What to produce: When you reach the records below, repeat each one exactly as written.

◇ ◇ ◇ ◇

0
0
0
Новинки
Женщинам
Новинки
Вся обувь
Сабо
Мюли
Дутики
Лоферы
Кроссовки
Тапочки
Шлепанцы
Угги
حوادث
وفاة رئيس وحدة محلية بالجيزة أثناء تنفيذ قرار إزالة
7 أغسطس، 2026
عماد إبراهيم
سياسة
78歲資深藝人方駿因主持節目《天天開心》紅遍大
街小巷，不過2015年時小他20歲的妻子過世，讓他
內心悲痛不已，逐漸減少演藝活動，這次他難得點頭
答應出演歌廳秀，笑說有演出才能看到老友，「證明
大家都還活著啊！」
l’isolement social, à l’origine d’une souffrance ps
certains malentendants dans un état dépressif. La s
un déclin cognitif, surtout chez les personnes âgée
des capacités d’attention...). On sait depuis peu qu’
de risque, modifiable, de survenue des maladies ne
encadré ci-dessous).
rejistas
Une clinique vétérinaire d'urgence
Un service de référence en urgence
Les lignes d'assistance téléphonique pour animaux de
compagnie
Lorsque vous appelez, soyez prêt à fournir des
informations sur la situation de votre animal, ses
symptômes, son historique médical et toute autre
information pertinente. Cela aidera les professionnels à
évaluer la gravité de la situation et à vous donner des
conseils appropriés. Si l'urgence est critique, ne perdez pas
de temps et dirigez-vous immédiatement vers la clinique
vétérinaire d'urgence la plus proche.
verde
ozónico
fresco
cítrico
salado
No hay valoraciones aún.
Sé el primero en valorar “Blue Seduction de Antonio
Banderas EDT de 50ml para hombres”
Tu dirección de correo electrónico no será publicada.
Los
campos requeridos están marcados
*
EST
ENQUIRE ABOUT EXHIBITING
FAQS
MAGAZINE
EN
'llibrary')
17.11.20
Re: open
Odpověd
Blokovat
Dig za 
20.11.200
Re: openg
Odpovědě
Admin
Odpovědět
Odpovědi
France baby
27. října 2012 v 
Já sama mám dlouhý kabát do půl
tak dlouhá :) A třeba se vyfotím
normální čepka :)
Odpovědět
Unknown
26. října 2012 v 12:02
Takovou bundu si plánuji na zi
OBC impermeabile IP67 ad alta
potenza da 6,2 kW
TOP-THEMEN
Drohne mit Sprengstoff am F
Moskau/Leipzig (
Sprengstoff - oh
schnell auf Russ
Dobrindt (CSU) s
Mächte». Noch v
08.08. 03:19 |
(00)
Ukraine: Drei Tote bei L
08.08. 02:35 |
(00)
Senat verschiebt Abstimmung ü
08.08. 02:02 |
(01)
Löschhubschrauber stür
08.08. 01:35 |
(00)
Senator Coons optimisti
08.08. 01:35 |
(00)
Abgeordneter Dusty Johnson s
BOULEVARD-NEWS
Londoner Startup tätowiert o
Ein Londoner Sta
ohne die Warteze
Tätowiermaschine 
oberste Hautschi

◇ ◇ ◇ ◇

Reply:
0
0
0
Новинки
Женщинам
Новинки
Вся обувь
Сабо
Мюли
Дутики
Лоферы
Кроссовки
Тапочки
Шлепанцы
Угги
حوادث
وفاة رئيس وحدة محلية بالجيزة أثناء تنفيذ قرار إزالة
7 أغسطس، 2026
عماد إبراهيم
سياسة
78歲資深藝人方駿因主持節目《天天開心》紅遍大
街小巷，不過2015年時小他20歲的妻子過世，讓他
內心悲痛不已，逐漸減少演藝活動，這次他難得點頭
答應出演歌廳秀，笑說有演出才能看到老友，「證明
大家都還活著啊！」
l’isolement social, à l’origine d’une souffrance ps
certains malentendants dans un état dépressif. La s
un déclin cognitif, surtout chez les personnes âgée
des capacités d’attention...). On sait depuis peu qu’
de risque, modifiable, de survenue des maladies ne
encadré ci-dessous).
rejistas
Une clinique vétérinaire d'urgence
Un service de référence en urgence
Les lignes d'assistance téléphonique pour animaux de
compagnie
Lorsque vous appelez, soyez prêt à fournir des
informations sur la situation de votre animal, ses
symptômes, son historique médical et toute autre
information pertinente. Cela aidera les professionnels à
évaluer la gravité de la situation et à vous donner des
conseils appropriés. Si l'urgence est critique, ne perdez pas
de temps et dirigez-vous immédiatement vers la clinique
vétérinaire d'urgence la plus proche.
verde
ozónico
fresco
cítrico
salado
No hay valoraciones aún.
Sé el primero en valorar “Blue Seduction de Antonio
Banderas EDT de 50ml para hombres”
Tu dirección de correo electrónico no será publicada.
Los
campos requeridos están marcados
*
EST
ENQUIRE ABOUT EXHIBITING
FAQS
MAGAZINE
EN
'llibrary')
17.11.20
Re: open
Odpověd
Blokovat
Dig za 
20.11.200
Re: openg
Odpovědě
Admin
Odpovědět
Odpovědi
France baby
27. října 2012 v 
Já sama mám dlouhý kabát do půl
tak dlouhá :) A třeba se vyfotím
normální čepka :)
Odpovědět
Unknown
26. října 2012 v 12:02
Takovou bundu si plánuji na zi
OBC impermeabile IP67 ad alta
potenza da 6,2 kW
TOP-THEMEN
Drohne mit Sprengstoff am F
Moskau/Leipzig (
Sprengstoff - oh
schnell auf Russ
Dobrindt (CSU) s
Mächte». Noch v
08.08. 03:19 |
(00)
Ukraine: Drei Tote bei L
08.08. 02:35 |
(00)
Senat verschiebt Abstimmung ü
08.08. 02:02 |
(01)
Löschhubschrauber stür
08.08. 01:35 |
(00)
Senator Coons optimisti
08.08. 01:35 |
(00)
Abgeordneter Dusty Johnson s
BOULEVARD-NEWS
Londoner Startup tätowiert o
Ein Londoner Sta
ohne die Warteze
Tätowiermaschine 
oberste Hautschi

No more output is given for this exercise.